My Sunday story covered the money aspects of expanding the hazardous waste site near Kettleman City. One piece of the story just didn’t fit, and I mention it here because it illustrates how contentious the process has been.
Activists, who have long battled the nearby Waste Management Inc. landfill, say they didn’t like the Kings County-appointed committee that recommended many of the financial benefits on tap for Kettleman.
Among the benefits Waste Management agreed to provide if the expansion is approved: paying off a $552,000 debt on the town water system and donating $450,000 for school improvement.
Paying off the water system debt is no small favor for Kettleman City. It will allow the state to provide $8 million for a water treatment plant — many consider it a leap forward for Kettleman City.
But the activists were rankled because there was only one Kettleman City resident on the committee.
The list included three people from Hanford and one each from Avenal, Laton and Lemoore. The county stands to gain $1.5 million annually in fees if the state allows expansion of the landfill.
The committee was stacked so that county approval of the landfill expansion was inevitable, the activists say.
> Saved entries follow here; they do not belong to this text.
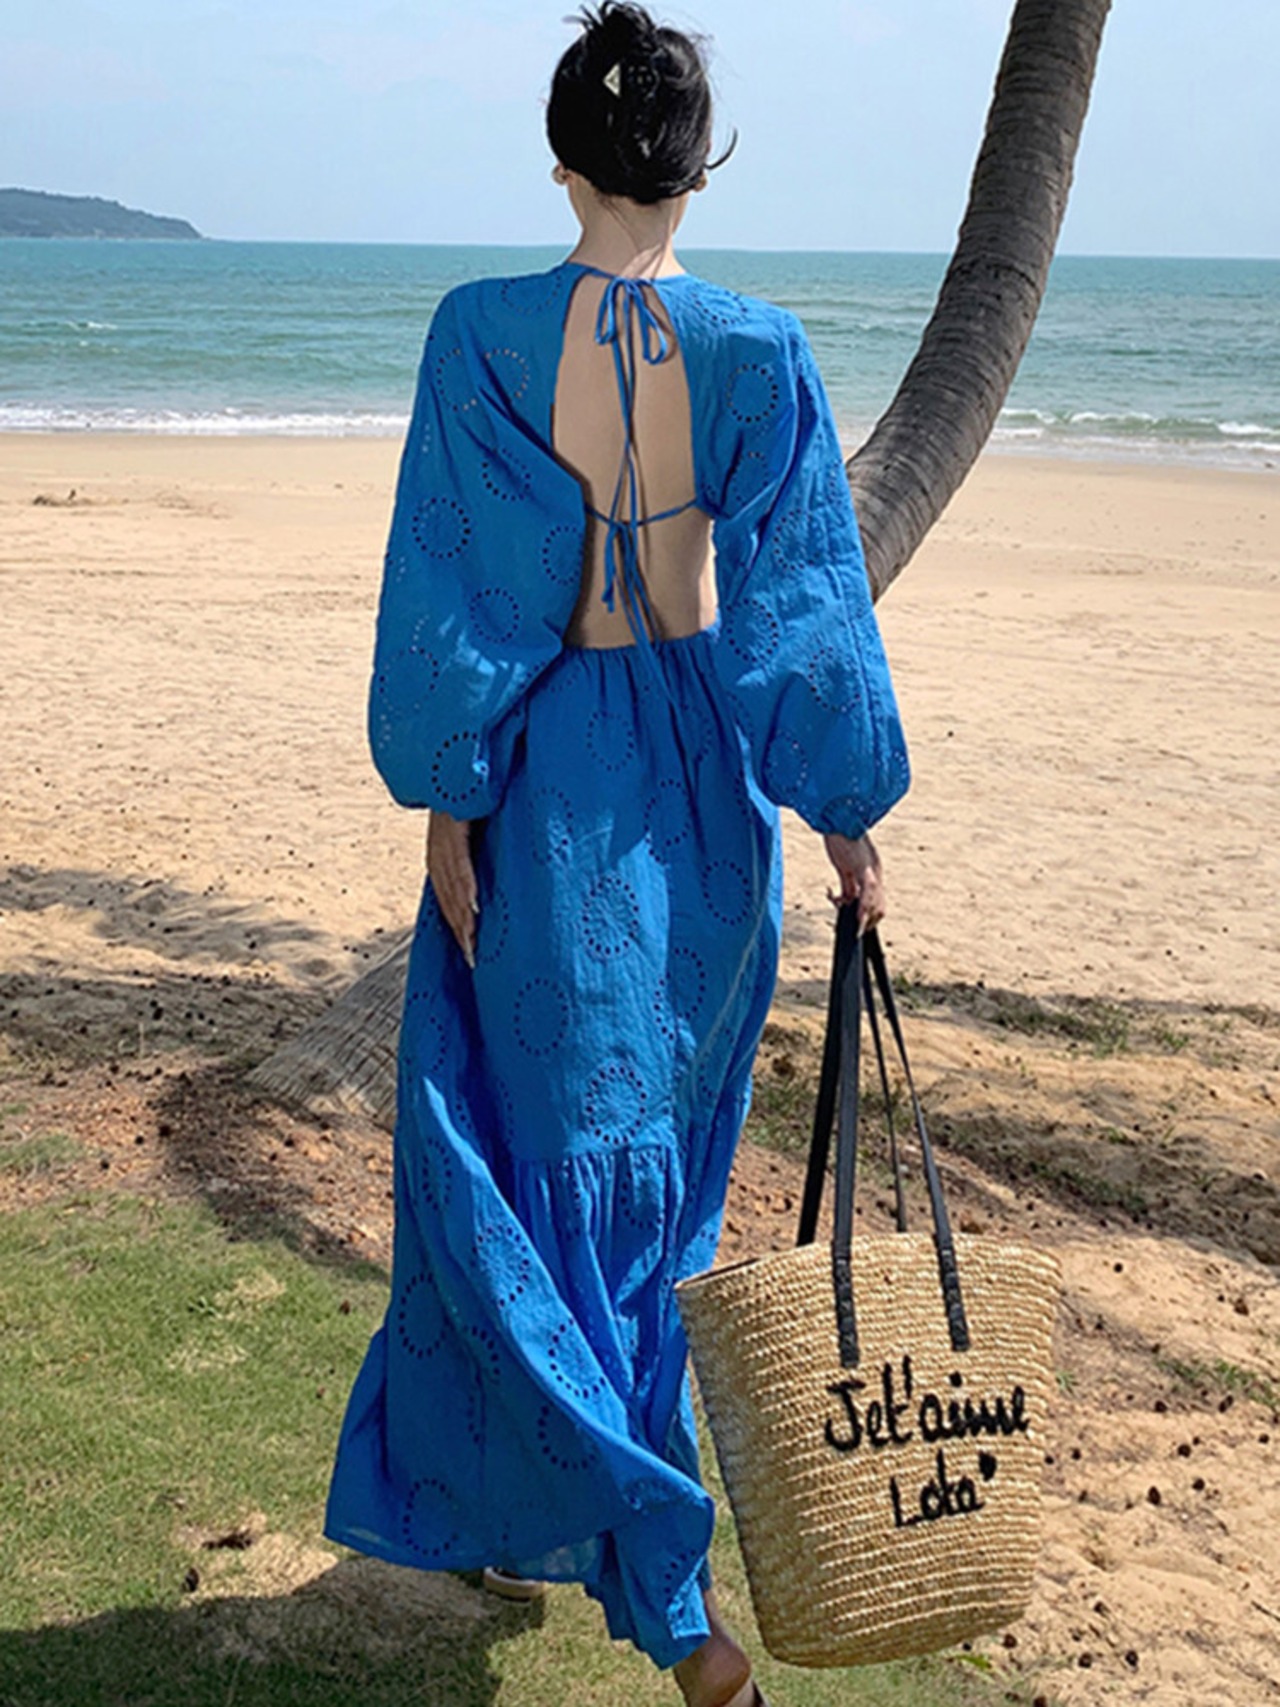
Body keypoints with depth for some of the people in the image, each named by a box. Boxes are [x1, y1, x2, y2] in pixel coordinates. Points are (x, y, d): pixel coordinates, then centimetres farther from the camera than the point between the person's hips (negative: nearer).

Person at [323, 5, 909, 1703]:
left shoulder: (481, 335, -11)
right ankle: (520, 1496, 43)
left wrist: (446, 801, -3)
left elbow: (450, 591, -11)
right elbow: (810, 599, -4)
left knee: (544, 1161, 8)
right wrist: (849, 819, 4)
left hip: (549, 778, -3)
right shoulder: (762, 352, -6)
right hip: (703, 790, 3)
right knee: (656, 1154, 21)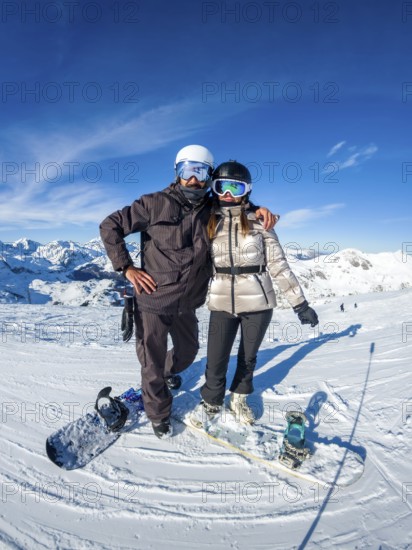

“It was a joke,” said resident Maricela Mares Alatorre of the People for Clean Air and Water. “Where was the understanding of Kettleman City’s problems?”
Alatorre is also a full-time employee of Greenaction for Health and Environmental Justice, a national advocacy group with an office in San Francisco. She says activists will do whatever they can to stop the expansion, including filing suit.
For their part, Kings County officials said they had problems filling out the local committee that suggested the financial benefits for Kettleman City.
In the end, Supervisor Richard Valle said he was able to add Avenal resident Alvaro Preciado, who has family in Kettleman City and cares deeply about the issues in the town.